(Stored data entries)
┌────────
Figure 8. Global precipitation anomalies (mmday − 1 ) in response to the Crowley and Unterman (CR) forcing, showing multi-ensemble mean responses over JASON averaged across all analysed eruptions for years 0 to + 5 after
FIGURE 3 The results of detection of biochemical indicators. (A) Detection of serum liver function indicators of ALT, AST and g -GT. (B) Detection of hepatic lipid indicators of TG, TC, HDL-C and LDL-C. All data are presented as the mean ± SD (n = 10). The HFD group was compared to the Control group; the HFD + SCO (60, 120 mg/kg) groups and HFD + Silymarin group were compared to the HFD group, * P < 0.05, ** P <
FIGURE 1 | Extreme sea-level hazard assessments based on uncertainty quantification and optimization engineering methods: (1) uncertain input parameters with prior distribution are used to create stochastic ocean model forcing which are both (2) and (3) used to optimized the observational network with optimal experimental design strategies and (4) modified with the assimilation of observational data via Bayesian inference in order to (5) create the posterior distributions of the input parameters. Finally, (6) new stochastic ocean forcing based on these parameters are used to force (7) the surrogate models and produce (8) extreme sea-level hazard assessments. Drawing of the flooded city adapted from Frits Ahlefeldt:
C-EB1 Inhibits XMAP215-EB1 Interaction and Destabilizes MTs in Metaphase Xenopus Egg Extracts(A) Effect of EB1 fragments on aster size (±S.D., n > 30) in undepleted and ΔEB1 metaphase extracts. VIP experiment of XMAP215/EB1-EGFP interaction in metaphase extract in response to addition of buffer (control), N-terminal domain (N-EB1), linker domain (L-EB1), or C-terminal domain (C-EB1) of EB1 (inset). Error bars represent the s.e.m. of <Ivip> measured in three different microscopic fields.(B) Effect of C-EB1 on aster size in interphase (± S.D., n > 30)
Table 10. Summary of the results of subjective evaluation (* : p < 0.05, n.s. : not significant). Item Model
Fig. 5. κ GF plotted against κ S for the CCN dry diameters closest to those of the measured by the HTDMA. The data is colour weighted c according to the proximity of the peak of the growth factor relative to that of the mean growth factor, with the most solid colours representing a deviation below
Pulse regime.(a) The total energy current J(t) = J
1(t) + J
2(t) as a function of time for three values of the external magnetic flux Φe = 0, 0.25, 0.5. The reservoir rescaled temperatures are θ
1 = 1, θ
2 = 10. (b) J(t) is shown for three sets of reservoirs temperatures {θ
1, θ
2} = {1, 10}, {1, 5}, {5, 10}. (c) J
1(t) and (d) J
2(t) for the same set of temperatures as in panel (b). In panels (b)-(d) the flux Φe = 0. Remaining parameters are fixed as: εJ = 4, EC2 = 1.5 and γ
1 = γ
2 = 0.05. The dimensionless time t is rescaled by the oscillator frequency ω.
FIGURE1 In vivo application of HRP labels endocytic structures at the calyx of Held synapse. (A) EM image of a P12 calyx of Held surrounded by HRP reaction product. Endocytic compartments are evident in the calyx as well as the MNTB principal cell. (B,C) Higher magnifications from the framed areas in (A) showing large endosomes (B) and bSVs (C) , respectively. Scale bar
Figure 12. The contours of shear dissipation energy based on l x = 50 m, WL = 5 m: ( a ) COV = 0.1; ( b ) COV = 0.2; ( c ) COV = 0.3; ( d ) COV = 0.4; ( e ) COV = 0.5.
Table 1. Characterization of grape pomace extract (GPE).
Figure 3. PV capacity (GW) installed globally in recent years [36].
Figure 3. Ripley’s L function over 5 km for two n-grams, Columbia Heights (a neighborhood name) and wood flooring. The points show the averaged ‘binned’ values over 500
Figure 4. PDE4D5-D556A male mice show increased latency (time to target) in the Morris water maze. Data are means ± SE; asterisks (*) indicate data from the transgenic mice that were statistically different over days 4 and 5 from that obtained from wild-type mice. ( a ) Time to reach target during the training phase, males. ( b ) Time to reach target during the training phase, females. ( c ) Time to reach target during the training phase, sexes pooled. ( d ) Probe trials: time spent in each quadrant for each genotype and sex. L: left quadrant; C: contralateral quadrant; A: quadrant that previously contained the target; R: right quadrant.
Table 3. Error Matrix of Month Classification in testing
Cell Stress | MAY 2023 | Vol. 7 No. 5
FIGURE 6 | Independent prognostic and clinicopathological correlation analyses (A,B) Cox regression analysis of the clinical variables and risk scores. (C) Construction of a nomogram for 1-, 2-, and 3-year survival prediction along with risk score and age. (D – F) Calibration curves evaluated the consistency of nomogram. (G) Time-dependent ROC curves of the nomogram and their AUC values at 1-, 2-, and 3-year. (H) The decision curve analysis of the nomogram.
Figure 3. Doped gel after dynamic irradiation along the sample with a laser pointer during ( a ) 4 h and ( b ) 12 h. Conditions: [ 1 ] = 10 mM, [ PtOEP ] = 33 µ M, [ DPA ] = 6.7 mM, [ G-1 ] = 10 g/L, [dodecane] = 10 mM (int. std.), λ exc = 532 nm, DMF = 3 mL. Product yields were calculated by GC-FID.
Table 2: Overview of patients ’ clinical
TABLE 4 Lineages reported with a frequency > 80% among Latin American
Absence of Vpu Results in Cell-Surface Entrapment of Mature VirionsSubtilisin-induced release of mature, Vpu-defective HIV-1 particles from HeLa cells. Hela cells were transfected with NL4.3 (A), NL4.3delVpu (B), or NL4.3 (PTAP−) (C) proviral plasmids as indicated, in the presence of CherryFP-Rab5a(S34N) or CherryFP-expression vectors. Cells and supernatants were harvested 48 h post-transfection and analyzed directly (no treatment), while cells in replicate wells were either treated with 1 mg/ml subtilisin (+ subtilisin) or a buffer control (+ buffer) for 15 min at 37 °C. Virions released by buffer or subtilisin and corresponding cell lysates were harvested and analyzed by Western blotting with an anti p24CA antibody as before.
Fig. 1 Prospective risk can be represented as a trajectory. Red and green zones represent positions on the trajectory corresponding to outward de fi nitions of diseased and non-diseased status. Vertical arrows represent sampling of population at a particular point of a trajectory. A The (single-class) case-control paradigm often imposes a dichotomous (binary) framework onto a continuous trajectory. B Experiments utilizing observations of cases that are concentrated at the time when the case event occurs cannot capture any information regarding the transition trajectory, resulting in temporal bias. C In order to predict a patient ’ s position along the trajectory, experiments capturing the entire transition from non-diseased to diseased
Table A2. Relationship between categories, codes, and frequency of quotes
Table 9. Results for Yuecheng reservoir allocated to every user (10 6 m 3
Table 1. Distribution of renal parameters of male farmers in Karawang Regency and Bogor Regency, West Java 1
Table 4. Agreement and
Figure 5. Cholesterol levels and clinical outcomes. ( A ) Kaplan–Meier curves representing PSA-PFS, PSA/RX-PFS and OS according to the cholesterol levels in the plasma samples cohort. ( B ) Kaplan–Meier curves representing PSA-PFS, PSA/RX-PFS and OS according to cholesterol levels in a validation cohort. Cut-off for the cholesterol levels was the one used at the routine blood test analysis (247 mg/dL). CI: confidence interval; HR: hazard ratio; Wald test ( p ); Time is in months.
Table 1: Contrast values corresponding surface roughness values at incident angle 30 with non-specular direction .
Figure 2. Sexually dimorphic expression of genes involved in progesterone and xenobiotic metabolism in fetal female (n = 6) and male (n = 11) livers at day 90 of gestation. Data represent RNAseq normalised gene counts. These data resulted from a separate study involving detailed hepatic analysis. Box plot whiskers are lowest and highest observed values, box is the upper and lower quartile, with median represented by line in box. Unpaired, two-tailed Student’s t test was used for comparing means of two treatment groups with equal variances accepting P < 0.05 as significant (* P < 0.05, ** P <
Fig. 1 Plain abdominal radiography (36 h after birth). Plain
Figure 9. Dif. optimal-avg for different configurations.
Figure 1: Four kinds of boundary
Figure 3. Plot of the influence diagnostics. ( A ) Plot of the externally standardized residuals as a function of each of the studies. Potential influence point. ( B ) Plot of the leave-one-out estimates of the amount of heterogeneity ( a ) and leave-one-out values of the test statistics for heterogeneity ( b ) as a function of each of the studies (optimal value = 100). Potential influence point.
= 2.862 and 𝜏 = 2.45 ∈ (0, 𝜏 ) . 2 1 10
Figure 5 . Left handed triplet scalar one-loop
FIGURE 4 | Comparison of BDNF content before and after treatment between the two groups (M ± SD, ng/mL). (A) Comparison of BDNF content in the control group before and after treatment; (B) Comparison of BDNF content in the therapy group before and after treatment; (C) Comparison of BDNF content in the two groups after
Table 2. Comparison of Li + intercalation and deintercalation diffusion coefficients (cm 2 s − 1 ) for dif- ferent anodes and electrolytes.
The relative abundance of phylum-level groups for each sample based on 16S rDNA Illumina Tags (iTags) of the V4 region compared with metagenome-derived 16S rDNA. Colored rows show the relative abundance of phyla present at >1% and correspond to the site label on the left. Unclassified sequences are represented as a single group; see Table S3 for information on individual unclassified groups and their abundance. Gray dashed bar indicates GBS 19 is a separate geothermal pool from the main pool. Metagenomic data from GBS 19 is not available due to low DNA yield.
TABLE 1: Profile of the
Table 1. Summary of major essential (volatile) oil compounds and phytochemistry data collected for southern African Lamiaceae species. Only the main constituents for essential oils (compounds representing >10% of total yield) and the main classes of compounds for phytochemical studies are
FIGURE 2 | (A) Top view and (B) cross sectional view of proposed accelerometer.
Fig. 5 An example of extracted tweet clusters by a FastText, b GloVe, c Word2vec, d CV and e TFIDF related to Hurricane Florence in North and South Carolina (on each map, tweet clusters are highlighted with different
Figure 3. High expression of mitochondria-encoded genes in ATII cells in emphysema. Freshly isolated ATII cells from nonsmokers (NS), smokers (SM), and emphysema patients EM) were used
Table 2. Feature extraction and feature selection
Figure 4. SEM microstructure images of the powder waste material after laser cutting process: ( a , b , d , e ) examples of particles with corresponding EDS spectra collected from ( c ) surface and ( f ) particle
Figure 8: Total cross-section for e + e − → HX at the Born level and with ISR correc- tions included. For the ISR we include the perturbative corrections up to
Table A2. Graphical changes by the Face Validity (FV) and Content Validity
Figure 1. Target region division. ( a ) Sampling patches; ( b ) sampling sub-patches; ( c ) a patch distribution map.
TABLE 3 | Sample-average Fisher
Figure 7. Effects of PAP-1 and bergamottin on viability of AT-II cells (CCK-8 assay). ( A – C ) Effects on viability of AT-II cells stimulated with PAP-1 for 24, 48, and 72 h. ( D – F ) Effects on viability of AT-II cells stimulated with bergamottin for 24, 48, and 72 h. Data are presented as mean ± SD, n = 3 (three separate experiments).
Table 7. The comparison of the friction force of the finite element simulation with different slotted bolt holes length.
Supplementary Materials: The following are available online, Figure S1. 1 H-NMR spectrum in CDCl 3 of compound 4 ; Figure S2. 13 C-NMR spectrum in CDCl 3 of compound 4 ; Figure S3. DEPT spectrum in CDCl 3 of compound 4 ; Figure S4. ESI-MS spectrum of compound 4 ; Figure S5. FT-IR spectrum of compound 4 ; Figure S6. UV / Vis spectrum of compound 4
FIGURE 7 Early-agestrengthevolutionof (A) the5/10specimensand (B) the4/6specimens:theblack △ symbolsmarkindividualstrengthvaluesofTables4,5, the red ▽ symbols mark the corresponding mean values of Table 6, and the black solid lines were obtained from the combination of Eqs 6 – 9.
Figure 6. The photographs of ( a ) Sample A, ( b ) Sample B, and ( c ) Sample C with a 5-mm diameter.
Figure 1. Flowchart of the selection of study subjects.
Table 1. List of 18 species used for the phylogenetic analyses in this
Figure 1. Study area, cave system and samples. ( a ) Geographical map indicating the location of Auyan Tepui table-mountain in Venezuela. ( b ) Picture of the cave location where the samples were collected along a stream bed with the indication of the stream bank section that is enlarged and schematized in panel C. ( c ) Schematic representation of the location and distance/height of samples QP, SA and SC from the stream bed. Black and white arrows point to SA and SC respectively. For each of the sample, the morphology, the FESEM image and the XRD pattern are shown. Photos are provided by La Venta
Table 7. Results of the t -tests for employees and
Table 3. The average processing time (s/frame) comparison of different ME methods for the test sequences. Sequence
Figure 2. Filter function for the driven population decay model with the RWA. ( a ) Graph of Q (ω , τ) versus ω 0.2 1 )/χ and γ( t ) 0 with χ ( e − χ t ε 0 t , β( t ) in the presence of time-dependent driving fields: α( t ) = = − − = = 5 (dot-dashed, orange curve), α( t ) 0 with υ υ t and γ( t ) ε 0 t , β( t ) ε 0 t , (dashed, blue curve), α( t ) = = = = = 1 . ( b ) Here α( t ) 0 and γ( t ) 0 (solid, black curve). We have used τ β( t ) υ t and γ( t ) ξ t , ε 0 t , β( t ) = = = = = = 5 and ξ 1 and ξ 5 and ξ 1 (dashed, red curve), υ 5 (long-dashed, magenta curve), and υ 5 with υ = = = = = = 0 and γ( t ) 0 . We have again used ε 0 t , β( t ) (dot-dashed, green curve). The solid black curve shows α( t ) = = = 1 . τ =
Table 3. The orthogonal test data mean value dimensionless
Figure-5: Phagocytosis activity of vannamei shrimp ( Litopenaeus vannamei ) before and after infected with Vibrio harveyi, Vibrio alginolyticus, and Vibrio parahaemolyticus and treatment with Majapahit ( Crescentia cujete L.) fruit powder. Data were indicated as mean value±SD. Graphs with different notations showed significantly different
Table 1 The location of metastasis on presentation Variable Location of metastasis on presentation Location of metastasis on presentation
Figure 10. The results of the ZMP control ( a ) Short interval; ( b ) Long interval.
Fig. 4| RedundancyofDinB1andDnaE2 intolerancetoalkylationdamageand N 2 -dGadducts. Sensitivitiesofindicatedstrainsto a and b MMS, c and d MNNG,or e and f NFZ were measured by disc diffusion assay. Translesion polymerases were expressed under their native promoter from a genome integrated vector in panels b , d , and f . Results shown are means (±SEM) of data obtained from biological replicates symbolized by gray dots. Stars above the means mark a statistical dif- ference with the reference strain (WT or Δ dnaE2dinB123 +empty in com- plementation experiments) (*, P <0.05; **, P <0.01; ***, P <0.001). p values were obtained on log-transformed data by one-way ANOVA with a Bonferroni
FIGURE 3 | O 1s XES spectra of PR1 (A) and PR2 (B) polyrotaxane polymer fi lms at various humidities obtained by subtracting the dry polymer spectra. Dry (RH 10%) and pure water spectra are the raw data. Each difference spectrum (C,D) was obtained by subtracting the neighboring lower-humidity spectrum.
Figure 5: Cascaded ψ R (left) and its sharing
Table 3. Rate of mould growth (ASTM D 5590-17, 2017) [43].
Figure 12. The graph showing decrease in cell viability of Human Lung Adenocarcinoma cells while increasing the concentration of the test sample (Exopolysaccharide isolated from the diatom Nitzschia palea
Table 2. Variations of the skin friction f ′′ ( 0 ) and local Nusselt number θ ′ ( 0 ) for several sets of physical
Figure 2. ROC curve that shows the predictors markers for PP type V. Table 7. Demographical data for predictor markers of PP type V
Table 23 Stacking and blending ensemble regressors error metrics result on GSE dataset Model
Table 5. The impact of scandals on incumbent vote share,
└────────
### WHAT NEEDS TO BE DONE
For the word "curves", show every line of the entries that holds it.

### EXERCISE SOLUTION
FIGURE 6 | Independent prognostic and clinicopathological correlation analyses (A,B) Cox regression analysis of the clinical variables and risk scores. (C) Construction of a nomogram for 1-, 2-, and 3-year survival prediction along with risk score and age. (D – F) Calibration curves evaluated the consistency of nomogram. (G) Time-dependent ROC curves of the nomogram and their AUC values at 1-, 2-, and 3-year. (H) The decision curve analysis of the nomogram.
Figure 5. Cholesterol levels and clinical outcomes. ( A ) Kaplan–Meier curves representing PSA-PFS, PSA/RX-PFS and OS according to the cholesterol levels in the plasma samples cohort. ( B ) Kaplan–Meier curves representing PSA-PFS, PSA/RX-PFS and OS according to cholesterol levels in a validation cohort. Cut-off for the cholesterol levels was the one used at the routine blood test analysis (247 mg/dL). CI: confidence interval; HR: hazard ratio; Wald test ( p ); Time is in months.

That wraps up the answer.